Image: NASA, Landsat Data Continuity Mission Satellite flying over Eastern U.S.

LOCAL EVENT, GLOBAL PROBLEM: This evening we buzzed down to The Museum of Flight for a special event: NASA Climate Day.

On the schedule was a presentation by NASA Solar System Ambassador Merle Hanley in the Murdock Theater and a video chat with Meteorologist/Oceanographer Dr. Michelle Gierach of NASA's Jet Propulsion Laboratory at the California Institute of Technology. Dr. Gierach is an expert on the climate’s relationship between the oceans and the atmosphere, and we really enjoyed her hour long presentation and Q&A session.
CJ and Annabelle each had a question to ask her, of course. CJ asked what we can do to help stop global warming (awareness and carbon footprint items are part of the solution), and Annabelle asked her how she became interested in climate science (Gierach's home was destroyed by hurricane Andrew when she was a kid, and that made her want to study weather).

We also enjoyed checking out a number of info tables in the museum's Great Gallery. We talked with folks from the UW, Pacific Science Center, the Seattle Aquarium, Aviation High, Point Defiance Zoo, NOAA, the Burke Museum of Natural History and Puget Sound Energy, to name a few. I'm so grateful each and every time we have a chance to interact with scientists and science enthusiasts.

At various stations we learned about how satellites have helped scientists study climate change, and what that data means to Earth and us. One of our favorite visits was with a UW group that builds rockets - and I'm not talking about the standard Estes kits you buy at Toys R Us. These are rockets that shoot a mile high, and are fueled by the same thing the shuttles used to use.
Here, CJ & Annabelle stand next to the rocket the team will be taking to a competition in Huntsville, Alabama, in two weeks. Cool!

STILL WRIGGLING: The kids checked in on their critters today. As science class homework, they have to keep an observation diary about their meal and wax worms.
The meal worms all looked healthy. Annabelle's seem to have grown rather noticeably since she received them a week ago.

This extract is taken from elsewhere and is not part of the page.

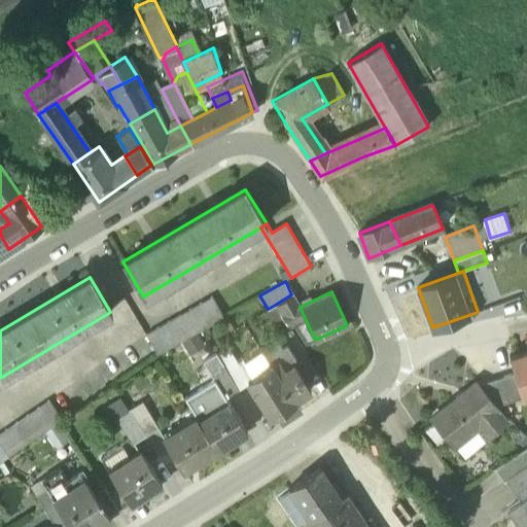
[(291,294),(275,305),(288,325),(292,323),(305,318),(300,307),(291,294)]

The waxworms have survived the first 24 hours under our 'care,' which is a bit of a relief since the kids' teacher told us she is afraid they're not a particularly healthy bunch. (They've been dropping like flies, er, worms, apparently.)
DIVER DOWN: Today we finally got around to experimenting with the Cartesian diver kit the kids picked up at the Paws on Science event last Saturday at the Pacific Science Center.
The diver was given to us by the scientist manning the booth about tsunamis. What's the connection between Cartesian divers and tsunamis, you ask? Good question - and one that was on the instructional materials that came with the kit.

The way the UW scientist explained it to us was that scientists try to detect tsunamis before they make landfall by attaching sensitive pressure detectors to the sea floor. When a tsunami moves across the ocean, the sensors record a change in pressure and beam a signal to a warning center. Using a Cartesian diver, people can experiment with water pressure.

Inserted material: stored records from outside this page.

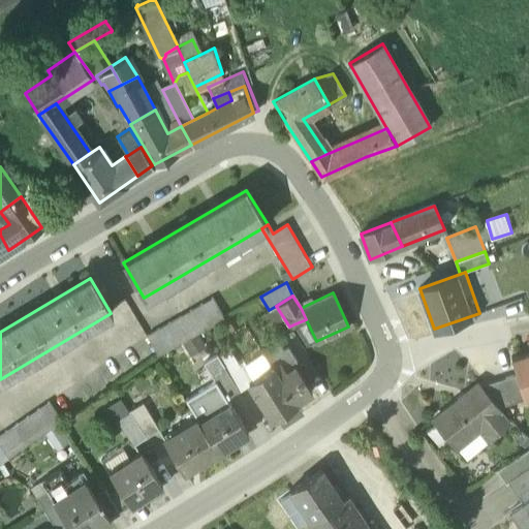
[(150,334),(161,353),(223,317),(213,298),(150,334)]
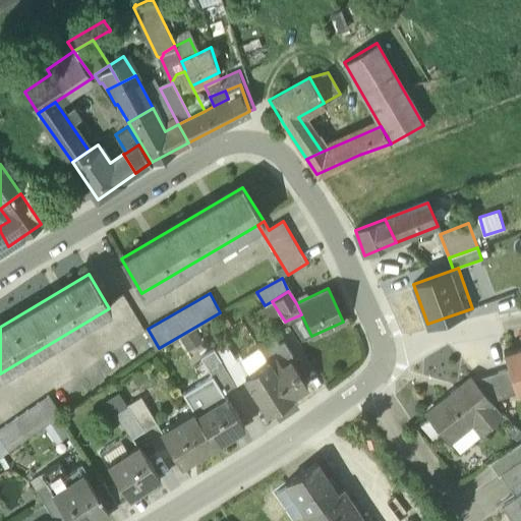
[(301,314),(289,320),(303,341),(311,336),(301,314)]
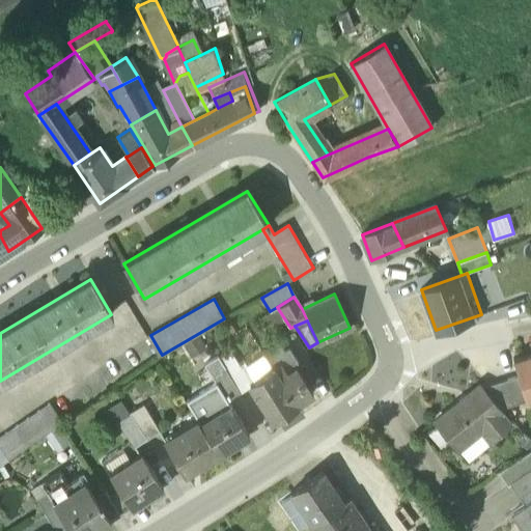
[(288,346),(284,350),(279,341),(262,353),(273,368),(278,376),(296,366),(297,367),(300,365),(288,346)]
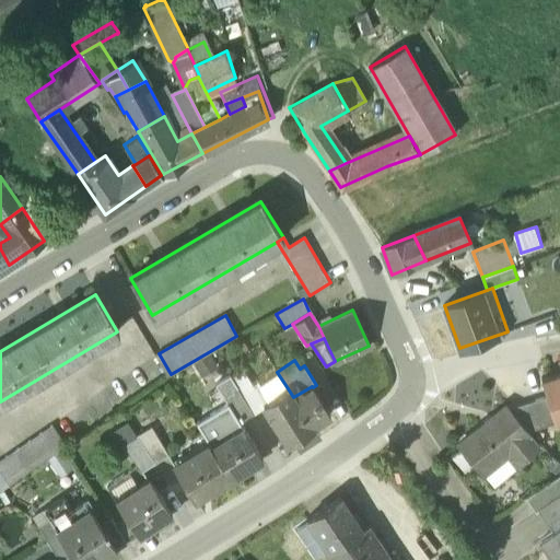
[(258,385),(254,388),(243,371),(231,378),(237,388),(254,415),(266,407),(263,404),(268,400),(258,385)]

CJ and Annabelle had fun making the thing bob up and down - AFTER we got it calibrated just right (not too big and not too small an air bubble in the diver).

WOOLLY BULLY: This afternoon we watched a video about the discovery of a perfectly preserved juvenile woolly mammoth (posthumously named Yuka). Found in Siberia, the remarkable discovery is the first instance where one of these prehistoric creatures was found to have something other than dark brown fur (Yuka is kind of a strawberry dark blond).

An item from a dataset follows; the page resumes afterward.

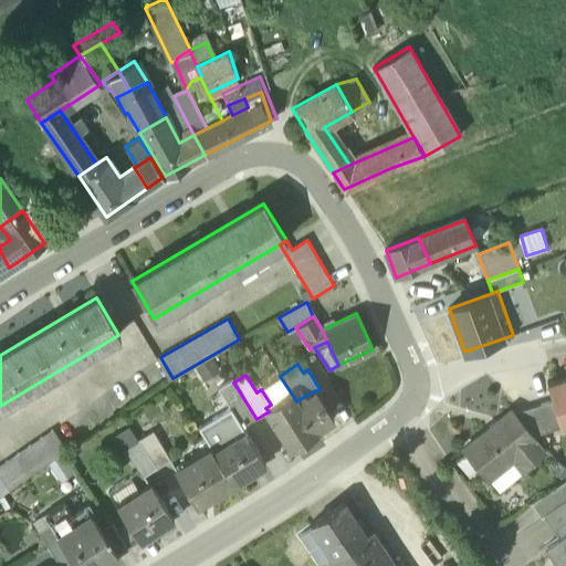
[(565,376),(547,383),(553,401),(561,428),(562,429),(565,427),(565,376)]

STAGE IS SET: We're getting ready for our addition, and to that end we now have some heavy equipment on site. Tomorrow, they're going to start cutting into our hillside. Ought to be interesting, to say the least.
When all is said and done, there will be a 2-car garage where the excavator is sitting now, with a living room and bedroom atop the garage and a flat roof deck atop the living areas. The window you see here will be gone, as that space will serve as the walk through connecting the old house with the new square footage. Wish us luck - things are going to get a lot worse (muddier, messier, louder, harder, etc.) before they get better.

When we came home this afternoon and found the excavator digging right next to our house, CJ declared, "I find this rather unsettling. ... It seems like something bad could happen."

1 comment:

  1. Just "rather", not "quite"?

    MPA sure gets its money's worth out of its MoF membership. Good deal.